##### TEXT #####

The best blog I ever wrote is the one that will never be read. It has been lost, something only discovered moments after clicking “SAVE,” and confirming that command to my computer with an affirmative “YES” when “asked” if saving the document was truly my intention.
My “intention” was simple: memorialize what well might have
been the Rosenzweig Rosetta Stone, the document of documents, illuminating what
I like to think of as a lifetime of thought-provoking articles.
What in fact happened was a futile attempt at immortalizing a
monumental amount of work. Somehow, inexplicably it seemed, “save” simply did
not get the job done. I thought it was well within the bounds of rationality to
believe that SAVE would stand for what it says it does, yet somehow… someway… my
work, (No… more than “work”)… this “benchmark”… was not…
…saved.
I pressed on, inviting one techie to remotely access my PC…which
he did for over 90 minutes with no success; then had another from the IT
department of the Club on my Island paradise over to my home office to take yet
another whack at undoing what had been done.

##### STORED DATA #####

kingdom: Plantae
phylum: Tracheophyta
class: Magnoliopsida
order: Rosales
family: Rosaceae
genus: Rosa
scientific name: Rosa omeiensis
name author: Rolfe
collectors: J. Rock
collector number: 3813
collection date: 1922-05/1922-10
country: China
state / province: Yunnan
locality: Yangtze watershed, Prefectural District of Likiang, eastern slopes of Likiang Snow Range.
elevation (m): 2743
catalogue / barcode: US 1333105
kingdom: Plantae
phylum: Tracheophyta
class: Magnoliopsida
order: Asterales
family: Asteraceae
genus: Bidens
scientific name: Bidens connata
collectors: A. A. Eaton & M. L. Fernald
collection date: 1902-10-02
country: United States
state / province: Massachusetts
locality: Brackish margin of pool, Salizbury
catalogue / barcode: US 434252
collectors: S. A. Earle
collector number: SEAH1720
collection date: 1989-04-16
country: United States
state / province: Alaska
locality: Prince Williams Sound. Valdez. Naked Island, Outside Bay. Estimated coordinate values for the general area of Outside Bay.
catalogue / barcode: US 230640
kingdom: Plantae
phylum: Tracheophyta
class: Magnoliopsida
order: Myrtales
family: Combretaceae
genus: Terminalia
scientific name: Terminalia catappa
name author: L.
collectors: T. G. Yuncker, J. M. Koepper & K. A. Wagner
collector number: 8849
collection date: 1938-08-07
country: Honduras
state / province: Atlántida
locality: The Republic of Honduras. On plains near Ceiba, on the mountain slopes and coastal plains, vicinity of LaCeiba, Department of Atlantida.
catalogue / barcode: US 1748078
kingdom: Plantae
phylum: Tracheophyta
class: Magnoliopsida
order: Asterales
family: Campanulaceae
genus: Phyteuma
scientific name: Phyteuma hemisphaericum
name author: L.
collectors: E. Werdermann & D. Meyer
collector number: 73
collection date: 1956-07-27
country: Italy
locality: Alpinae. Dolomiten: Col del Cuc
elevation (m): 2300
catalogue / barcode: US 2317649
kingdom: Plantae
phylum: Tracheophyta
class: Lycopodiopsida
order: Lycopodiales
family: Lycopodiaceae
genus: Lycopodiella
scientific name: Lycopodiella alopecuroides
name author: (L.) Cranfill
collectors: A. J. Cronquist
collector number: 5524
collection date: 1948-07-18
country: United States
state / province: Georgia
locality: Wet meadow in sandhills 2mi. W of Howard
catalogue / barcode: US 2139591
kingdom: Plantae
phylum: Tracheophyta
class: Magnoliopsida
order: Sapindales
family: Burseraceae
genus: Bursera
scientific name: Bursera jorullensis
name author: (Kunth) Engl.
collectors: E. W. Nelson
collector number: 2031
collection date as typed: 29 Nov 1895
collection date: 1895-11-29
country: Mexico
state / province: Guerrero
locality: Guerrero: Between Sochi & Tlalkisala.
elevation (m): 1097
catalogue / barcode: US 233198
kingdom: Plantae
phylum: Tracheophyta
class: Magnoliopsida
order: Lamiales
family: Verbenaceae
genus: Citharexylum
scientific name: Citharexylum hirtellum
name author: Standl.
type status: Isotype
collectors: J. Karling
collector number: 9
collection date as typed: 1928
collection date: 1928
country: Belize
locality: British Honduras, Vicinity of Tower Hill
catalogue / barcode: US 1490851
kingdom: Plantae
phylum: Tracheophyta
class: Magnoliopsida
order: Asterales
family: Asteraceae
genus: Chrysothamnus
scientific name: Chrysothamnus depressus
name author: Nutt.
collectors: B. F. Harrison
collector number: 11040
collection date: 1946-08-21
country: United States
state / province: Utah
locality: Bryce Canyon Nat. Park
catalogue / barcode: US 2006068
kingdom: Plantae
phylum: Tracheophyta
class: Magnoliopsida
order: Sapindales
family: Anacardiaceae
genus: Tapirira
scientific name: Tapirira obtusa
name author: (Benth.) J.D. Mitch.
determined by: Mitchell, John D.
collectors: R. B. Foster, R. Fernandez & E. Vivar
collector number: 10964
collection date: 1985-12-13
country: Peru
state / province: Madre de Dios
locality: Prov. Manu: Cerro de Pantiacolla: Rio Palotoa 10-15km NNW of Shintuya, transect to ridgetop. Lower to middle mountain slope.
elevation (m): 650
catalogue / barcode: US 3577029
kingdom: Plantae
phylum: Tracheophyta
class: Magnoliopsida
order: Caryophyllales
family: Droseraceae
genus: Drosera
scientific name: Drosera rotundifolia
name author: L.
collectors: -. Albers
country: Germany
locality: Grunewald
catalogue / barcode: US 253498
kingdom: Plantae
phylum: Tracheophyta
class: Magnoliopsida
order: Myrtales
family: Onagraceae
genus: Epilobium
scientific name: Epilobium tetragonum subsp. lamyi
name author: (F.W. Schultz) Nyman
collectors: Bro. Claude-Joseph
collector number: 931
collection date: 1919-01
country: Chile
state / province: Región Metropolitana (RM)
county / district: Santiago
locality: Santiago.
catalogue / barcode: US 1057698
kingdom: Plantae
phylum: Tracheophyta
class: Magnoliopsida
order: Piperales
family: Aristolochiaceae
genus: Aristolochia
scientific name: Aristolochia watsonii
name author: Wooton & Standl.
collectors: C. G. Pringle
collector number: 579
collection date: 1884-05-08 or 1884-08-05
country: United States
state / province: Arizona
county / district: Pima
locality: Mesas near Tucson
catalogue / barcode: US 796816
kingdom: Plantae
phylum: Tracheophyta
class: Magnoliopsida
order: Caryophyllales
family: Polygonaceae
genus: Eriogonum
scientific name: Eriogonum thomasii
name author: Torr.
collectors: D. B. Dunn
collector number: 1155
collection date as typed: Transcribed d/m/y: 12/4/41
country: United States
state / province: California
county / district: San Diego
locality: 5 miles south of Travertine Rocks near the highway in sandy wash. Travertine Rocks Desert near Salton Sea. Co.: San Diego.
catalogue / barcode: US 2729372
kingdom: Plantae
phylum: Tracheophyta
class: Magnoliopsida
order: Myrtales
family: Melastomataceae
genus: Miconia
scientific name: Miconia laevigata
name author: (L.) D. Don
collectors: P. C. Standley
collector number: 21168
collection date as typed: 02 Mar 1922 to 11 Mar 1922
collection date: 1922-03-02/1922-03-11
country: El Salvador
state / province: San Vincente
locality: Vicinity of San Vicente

#####

-- YOUR GOAL --
Copy the passage about the lost blog from the words "I pressed on, inviting" through "had been done.", swapping "techie" for "technician". Work only from the passage about the lost blog and draw on nothing else.

-- TASK RESULT --
I pressed on, inviting one technician to remotely access my PC…which
he did for over 90 minutes with no success; then had another from the IT
department of the Club on my Island paradise over to my home office to take yet
another whack at undoing what had been done.